■ Aim of the exercise
Pick out each line in the items below that contains the word "tops".

*** Supplied data Section Begins ***

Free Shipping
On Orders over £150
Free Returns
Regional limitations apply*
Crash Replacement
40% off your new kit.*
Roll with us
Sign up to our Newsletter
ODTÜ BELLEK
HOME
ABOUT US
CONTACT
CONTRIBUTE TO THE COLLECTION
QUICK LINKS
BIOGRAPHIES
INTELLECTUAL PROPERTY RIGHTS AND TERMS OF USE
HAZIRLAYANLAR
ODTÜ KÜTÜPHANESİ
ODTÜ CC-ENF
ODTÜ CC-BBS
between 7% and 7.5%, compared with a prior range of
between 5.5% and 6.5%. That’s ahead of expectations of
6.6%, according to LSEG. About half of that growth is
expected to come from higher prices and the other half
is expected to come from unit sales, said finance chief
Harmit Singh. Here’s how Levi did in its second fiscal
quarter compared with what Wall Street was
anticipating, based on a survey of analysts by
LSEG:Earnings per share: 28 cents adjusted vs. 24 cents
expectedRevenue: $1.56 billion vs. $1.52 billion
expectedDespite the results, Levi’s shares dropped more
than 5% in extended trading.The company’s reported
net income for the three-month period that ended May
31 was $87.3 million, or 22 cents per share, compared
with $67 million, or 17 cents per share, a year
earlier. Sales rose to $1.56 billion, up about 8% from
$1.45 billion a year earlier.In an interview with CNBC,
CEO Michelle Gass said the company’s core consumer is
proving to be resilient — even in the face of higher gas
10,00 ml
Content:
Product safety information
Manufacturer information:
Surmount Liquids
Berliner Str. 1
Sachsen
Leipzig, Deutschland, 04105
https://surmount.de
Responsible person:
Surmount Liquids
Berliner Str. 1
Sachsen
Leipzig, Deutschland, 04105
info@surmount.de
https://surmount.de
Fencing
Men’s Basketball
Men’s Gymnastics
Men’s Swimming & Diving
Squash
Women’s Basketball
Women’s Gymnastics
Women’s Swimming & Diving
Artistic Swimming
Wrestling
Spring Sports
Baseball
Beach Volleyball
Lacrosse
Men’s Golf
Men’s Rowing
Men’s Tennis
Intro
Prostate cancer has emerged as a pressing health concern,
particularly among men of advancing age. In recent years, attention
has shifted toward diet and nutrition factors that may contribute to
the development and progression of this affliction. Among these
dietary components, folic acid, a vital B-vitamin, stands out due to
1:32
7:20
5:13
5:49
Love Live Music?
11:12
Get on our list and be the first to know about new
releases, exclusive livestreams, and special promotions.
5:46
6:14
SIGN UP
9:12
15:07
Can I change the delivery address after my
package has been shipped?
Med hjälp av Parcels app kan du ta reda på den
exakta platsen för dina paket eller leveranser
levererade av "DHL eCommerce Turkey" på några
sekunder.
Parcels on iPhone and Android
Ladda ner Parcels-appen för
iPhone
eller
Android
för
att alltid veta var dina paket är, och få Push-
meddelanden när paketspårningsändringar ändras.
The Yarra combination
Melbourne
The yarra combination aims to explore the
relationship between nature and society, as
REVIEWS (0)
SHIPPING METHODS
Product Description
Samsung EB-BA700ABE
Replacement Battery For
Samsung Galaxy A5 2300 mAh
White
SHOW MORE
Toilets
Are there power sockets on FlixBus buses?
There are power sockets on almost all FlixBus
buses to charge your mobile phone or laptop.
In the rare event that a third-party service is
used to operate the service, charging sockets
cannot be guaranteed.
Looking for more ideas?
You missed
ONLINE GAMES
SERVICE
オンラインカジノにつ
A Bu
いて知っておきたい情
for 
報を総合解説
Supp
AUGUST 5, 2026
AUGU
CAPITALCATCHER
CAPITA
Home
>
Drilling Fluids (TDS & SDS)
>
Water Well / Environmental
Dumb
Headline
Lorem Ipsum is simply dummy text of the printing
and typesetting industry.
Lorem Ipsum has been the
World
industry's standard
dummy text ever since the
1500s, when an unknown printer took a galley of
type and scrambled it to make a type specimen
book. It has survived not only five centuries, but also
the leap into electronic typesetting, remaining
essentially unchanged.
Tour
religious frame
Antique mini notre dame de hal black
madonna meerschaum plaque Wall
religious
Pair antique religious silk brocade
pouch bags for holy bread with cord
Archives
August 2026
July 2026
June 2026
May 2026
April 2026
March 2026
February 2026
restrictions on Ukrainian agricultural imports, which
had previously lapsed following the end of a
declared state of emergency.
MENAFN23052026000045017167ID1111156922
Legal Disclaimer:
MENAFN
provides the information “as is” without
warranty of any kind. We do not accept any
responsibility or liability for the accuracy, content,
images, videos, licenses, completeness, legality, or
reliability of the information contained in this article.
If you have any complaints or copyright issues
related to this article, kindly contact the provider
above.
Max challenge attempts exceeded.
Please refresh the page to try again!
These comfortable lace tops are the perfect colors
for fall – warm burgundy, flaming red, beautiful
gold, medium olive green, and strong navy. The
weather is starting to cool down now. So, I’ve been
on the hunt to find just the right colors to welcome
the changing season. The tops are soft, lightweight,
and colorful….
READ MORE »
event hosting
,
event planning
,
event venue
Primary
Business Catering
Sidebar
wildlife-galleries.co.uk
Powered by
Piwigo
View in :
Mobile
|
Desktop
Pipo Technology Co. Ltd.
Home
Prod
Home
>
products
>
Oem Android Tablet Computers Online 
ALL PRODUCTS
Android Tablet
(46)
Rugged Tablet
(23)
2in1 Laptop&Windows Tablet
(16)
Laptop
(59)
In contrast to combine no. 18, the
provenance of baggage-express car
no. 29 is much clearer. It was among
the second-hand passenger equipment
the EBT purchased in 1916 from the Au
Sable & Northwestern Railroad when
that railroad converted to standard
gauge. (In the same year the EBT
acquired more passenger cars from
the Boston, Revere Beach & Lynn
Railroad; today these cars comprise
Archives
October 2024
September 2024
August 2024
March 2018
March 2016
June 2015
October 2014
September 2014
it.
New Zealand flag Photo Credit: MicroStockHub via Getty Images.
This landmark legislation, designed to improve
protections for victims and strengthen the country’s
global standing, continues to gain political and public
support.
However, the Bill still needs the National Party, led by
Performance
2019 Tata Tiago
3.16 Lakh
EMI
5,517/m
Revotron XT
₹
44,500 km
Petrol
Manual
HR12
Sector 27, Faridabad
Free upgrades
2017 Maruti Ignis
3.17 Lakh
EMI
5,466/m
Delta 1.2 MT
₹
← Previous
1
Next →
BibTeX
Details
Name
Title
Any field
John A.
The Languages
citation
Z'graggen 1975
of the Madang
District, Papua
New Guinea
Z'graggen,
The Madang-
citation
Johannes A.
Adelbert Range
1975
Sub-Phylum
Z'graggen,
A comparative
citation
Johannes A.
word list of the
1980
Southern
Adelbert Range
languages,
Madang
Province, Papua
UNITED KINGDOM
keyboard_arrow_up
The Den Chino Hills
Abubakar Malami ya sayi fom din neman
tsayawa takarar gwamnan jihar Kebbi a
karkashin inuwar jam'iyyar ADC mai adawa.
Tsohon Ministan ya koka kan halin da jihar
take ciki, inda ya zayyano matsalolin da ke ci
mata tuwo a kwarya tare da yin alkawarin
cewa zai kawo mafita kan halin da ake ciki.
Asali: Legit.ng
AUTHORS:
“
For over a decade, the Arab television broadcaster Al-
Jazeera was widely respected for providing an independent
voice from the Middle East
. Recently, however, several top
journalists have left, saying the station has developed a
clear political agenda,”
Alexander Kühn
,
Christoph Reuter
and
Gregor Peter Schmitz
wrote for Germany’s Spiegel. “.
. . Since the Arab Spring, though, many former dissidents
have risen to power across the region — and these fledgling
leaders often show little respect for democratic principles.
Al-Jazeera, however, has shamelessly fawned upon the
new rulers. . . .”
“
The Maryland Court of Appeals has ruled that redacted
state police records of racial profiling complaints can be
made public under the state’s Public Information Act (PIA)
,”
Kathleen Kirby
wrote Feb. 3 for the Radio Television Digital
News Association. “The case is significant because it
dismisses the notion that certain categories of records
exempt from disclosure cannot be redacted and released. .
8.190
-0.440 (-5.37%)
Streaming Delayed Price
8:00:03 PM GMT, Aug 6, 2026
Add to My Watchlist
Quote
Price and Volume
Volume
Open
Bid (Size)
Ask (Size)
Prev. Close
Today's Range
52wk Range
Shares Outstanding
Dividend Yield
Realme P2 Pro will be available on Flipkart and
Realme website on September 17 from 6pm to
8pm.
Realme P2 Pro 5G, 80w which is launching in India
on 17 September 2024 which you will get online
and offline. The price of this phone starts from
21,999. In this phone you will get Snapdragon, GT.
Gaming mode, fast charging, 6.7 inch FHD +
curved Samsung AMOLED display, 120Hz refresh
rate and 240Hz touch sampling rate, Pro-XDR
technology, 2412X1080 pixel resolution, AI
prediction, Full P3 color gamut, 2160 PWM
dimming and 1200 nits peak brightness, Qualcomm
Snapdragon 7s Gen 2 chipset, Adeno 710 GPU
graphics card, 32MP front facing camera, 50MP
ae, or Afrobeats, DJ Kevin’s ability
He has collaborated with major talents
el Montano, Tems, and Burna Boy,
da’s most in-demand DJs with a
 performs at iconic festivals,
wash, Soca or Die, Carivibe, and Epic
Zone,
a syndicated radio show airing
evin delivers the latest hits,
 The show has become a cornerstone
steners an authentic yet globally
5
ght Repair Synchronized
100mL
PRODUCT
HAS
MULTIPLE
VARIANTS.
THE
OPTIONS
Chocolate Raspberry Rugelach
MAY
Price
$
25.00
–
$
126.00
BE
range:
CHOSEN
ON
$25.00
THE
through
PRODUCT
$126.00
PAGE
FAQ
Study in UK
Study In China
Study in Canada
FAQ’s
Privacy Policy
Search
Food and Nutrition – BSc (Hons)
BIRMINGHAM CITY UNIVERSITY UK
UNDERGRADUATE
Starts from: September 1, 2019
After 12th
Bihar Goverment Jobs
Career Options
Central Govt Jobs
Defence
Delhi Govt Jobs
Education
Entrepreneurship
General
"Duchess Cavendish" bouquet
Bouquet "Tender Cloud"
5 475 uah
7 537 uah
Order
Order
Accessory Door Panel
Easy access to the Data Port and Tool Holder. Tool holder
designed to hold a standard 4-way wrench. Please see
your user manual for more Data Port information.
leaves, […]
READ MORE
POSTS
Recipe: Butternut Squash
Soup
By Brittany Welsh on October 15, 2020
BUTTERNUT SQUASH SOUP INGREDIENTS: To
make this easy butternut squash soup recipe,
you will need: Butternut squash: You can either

*** Supplied data Section Ends ***

■ Written answer
These comfortable lace tops are the perfect colors
the changing season. The tops are soft, lightweight,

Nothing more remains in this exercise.